Maria-Grazia se había hecho aquella misma pregunta una y otra vez.
—A ver, Sergio —le dijo por fin a su hijo, recién entrado el año nuevo—, debes hablar con tu mujer y decidir de una vez por todas cuándo vais a mudaros a Inglaterra.
Entonces, aunque demasiado tarde, Sergio trató de reparar el daño que había hecho.
—Ten paciencia, Pam —le susurró aquella noche a la cálida espalda que yacía indiferente a su lado—. Dame sólo un par de meses más.
Pamela refunfuñó sobre lo estrecha que era la cama, tironeando de las sábanas. Sergio, desesperado, le suplicó como un niño dolido.
—¿Es que no me quieres?
—No puedo seguir aquí —murmuró ella finalmente—. Eso es todo.
—Sólo te pido unos meses más.
—Nunca vendrás conmigo a Inglaterra. Ésa es la pura verdad. Nunca te irás de esta maldita isla, al menos ten la decencia de admitirlo.
—No puedo —admitió Sergio con un nudo en la garganta—. No puedo irme, Pam, lo siento.
A la mañana siguiente, Sergio advirtió que Pamela abandonaba su sitio en la cama junto a él y oyó correr el agua en el cuarto de baño. Al cerrarse el grifo, le llegó el eco tenue de las tuberías. Para cuando su madre lo hubo despertado del todo, el ferry de Bepe ya había zarpado con Pamela a bordo. Se lo había llevado todo, excepto al bebé.
Nadie se había planteado que Pamela pudiera irse sin su hija. Aquella noche, Maddalena tuvo unos cólicos tremendos; daba alaridos, con la cara hinchada, para que alguien le aliviara el dolor. Fue Maria-Grazia quien sostuvo en brazos su cuerpecito. Cerró el bar, echó los postigos y llevó a su nieta de habitación en habitación. La pequeña tenía unos párpados paliduchos de inglesa y unas orejas adorables, un poco grandes. Aun así, sus ojos eran sin duda de Castellamare, de un indefinido tono opalino y con unas pestañas espesas que parecían de lo más suave, como las patitas de una oruga. El corazón de Maria-Grazia rebosaba de amor por aquella cría.
—Pam volverá a buscarla —dijo Sergio—. Y entonces podré arreglarlo todo.

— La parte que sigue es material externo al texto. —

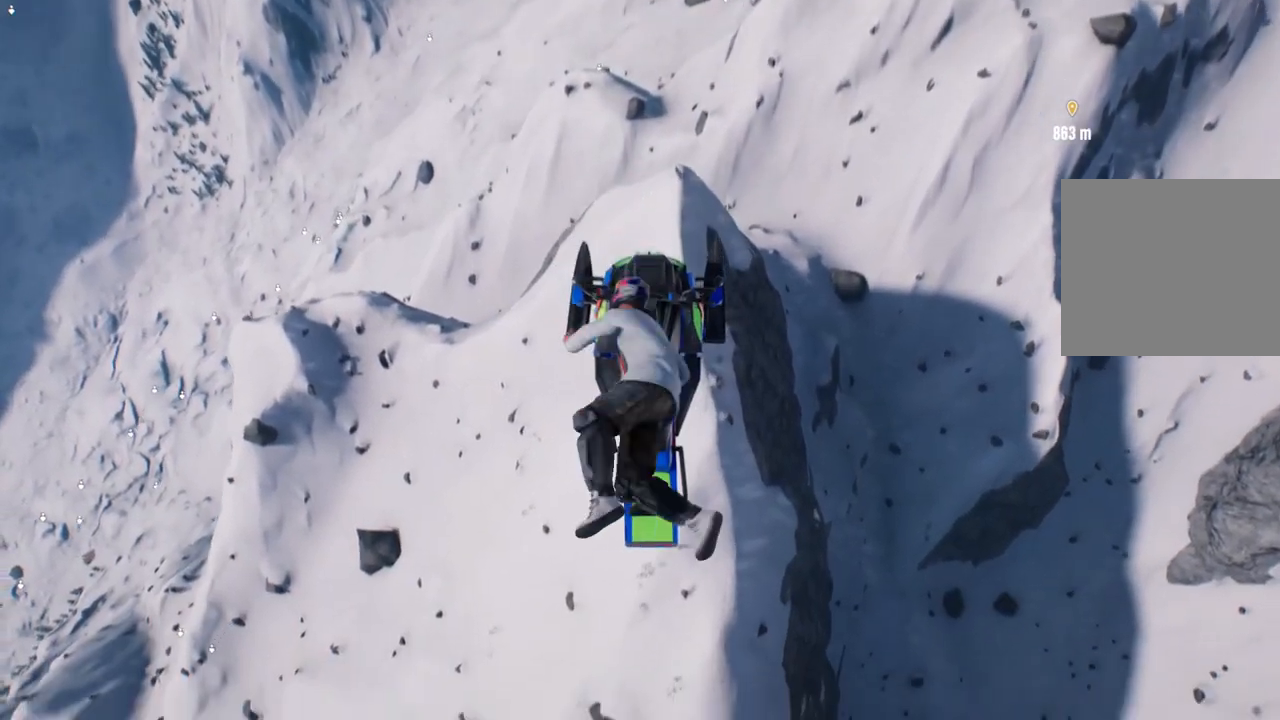
{"buttons": [], "left_stick": "center", "right_stick": "center", "events": []}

Pero ¿y si Pam no volvía?, se preguntó Maria-Grazia con una mezcla de miedo y esperanza. Al bebé parecía encantarle la isla, y ya había ganado peso y un ligero bronceado. Forcejeaba llena de energía con Enzo, el de Concetta, y tendía las manitas hacia las lagartijas que cruzaban el techo encima de su cuna. Los primeros balbuceos que había empezado a emitir eran, según creía Maria-Grazia, una mezcla de inglés y del dialecto de la isla, ya que ladeaba la cabeza y atendía a ambas lenguas con la misma atención. Si la dejaban quedarse, pronto se sentaría a escuchar, hechizada, las historias de Castellamare. Correría por los caminos de cabras con Enzo y los demás niños, se zambulliría sin miedo en el mar y aprendería todas las lastimeras canciones de la isla.
Su destino era quedarse, de hecho, pues Pamela jamás volvió a buscarla.
Cuando la pequeña dejó por fin de llorar aquella primera noche, Maria-Grazia se plantó ante la fotografía de su padre, Amedeo, y se prometió que protegería a Maddalena por encima de todo. Nunca le contó esa promesa a nadie, excepto a Robert.
Y así, por el bien de todos, Maria-Grazia volvió a ocupar su antiguo puesto detrás de la barra. Mientras Sergio llevaba a Maddalena de habitación en habitación para aliviar sus cólicos y Robert organizaba el caos en que se habían convertido los libros de contabilidad durante la última década —siguiendo las instrucciones de su mujer, que se había propuesto poner las cuentas en orden ahora que debían encargarse del futuro de la niña—, Maria-Grazia se colocó al frente de la Casa al Borde de la Noche. Instauró un estricto programa para que las liras se metieran cada viernes en la cajita con el crucifijo —con la intención de poder pagar la hipoteca cuanto antes— y sistematizó los préstamos de la biblioteca. También cambió la vieja y destartalada cafetera por una nueva que hacía café americano, macchiato y enormes tazones de cappuccino, pues era lo que pedían los turistas.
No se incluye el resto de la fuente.